■ **Text excerpt**:
________________
Re: RTE_NAMEDTUPLESTORE, enrtuples and comments

From: Thomas Munro <thomas(dot)munro(at)enterprisedb(dot)com>
To: Noah Misch <noah(at)leadboat(dot)com>
Cc: Kevin Grittner <kgrittn(at)gmail(dot)com>, Pg Hackers <pgsql-hackers(at)postgresql(dot)org>, Andrew Gierth <andrew(at)tao11(dot)riddles(dot)org(dot)uk>
Subject: Re: RTE_NAMEDTUPLESTORE, enrtuples and comments
Date: 2017-06-12 04:04:23
Message-ID: CAEepm=0Y6RqjjE6WMOx9QN5qp2i3jN2kBtW3Y-jFNxiVNNhSgw@mail.gmail.com
Views: Raw Message | Whole Thread | Download mbox | Resend email
Thread:
Lists: pgsql-hackers

On Sun, Jun 11, 2017 at 11:11 PM, Thomas Munro
<thomas(dot)munro(at)enterprisedb(dot)com> wrote:
> On Sun, Jun 11, 2017 at 6:25 PM, Noah Misch <noah(at)leadboat(dot)com> wrote:
>> This fourth point is not necessarily a defect: I wonder if RangeTblEntry is
>> the right place for enrtuples. It's a concept regularly seen in planner data
>> structures but not otherwise seen at parse tree level.
>
> I agree that this is strange. Perhaps
> set_namedtuplestore_size_estimates should instead look up the
> EphemeralNamedRelation by rte->enrname to find its way to
> enr->md.enrtuples, but I'm not sure off the top of my head how it
> should get its hands on the QueryEnvironment required to do that. I
> will look into this on Monday, but other ideas/clues welcome...

Here's some background: If you look at the interface changes
introduced by 18ce3a4 you will see that it is now possible for a
QueryEnvironment object to be injected into the parser and executor.
Currently the only use for it is to inject named tuplestores into the
system via SPI_register_relation or SPI_register_trigger_data. That's
to support SQL standard transition tables, but anyone can now use SPI
to expose data to SQL via an ephemeral named relation in this way.
(In future we could imagine other kinds of objects like table
variables, anonymous functions or streams).

The QueryEnvironment is used by the parser to resolve names and build
RangeTblEntry objects. The planner doesn't currently need it, because
all the information it needs is in the RangeTblEntry, including the
offending row estimate. Then the executor needs it to get its hands
on the tuplestores. So the question is: how can we get it into
costsize.c, so that it can look up the EphermalNamedRelationMetaData
object by name, instead of trafficking statistics through parser data
structures?
________________
■ **The data**:
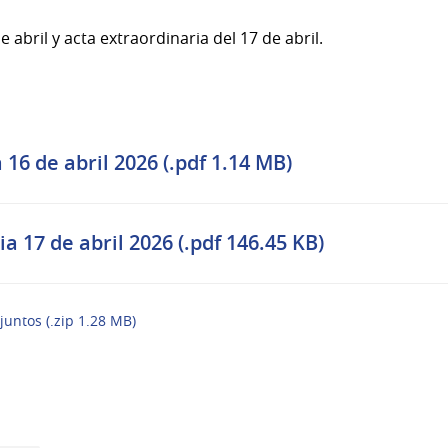
e abril y acta extraordinaria del 17 de abril.
a 16 de abril 2026 (.pdf 1.14 MB)
a 17 de abril 2026 (.pdf 146.45 KB)
juntos (.zip 1.28 MB)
________________
■ **Exercise goal**: Please rewrite the passage of the mailing-list reply about named tuplestores from "The QueryEnvironment is" to "structures?", replacing "planner" with "optimizer".

■ **Your solution**:
The QueryEnvironment is used by the parser to resolve names and build
RangeTblEntry objects. The optimizer doesn't currently need it, because
all the information it needs is in the RangeTblEntry, including the
offending row estimate. Then the executor needs it to get its hands
on the tuplestores. So the question is: how can we get it into
costsize.c, so that it can look up the EphermalNamedRelationMetaData
object by name, instead of trafficking statistics through parser data
structures?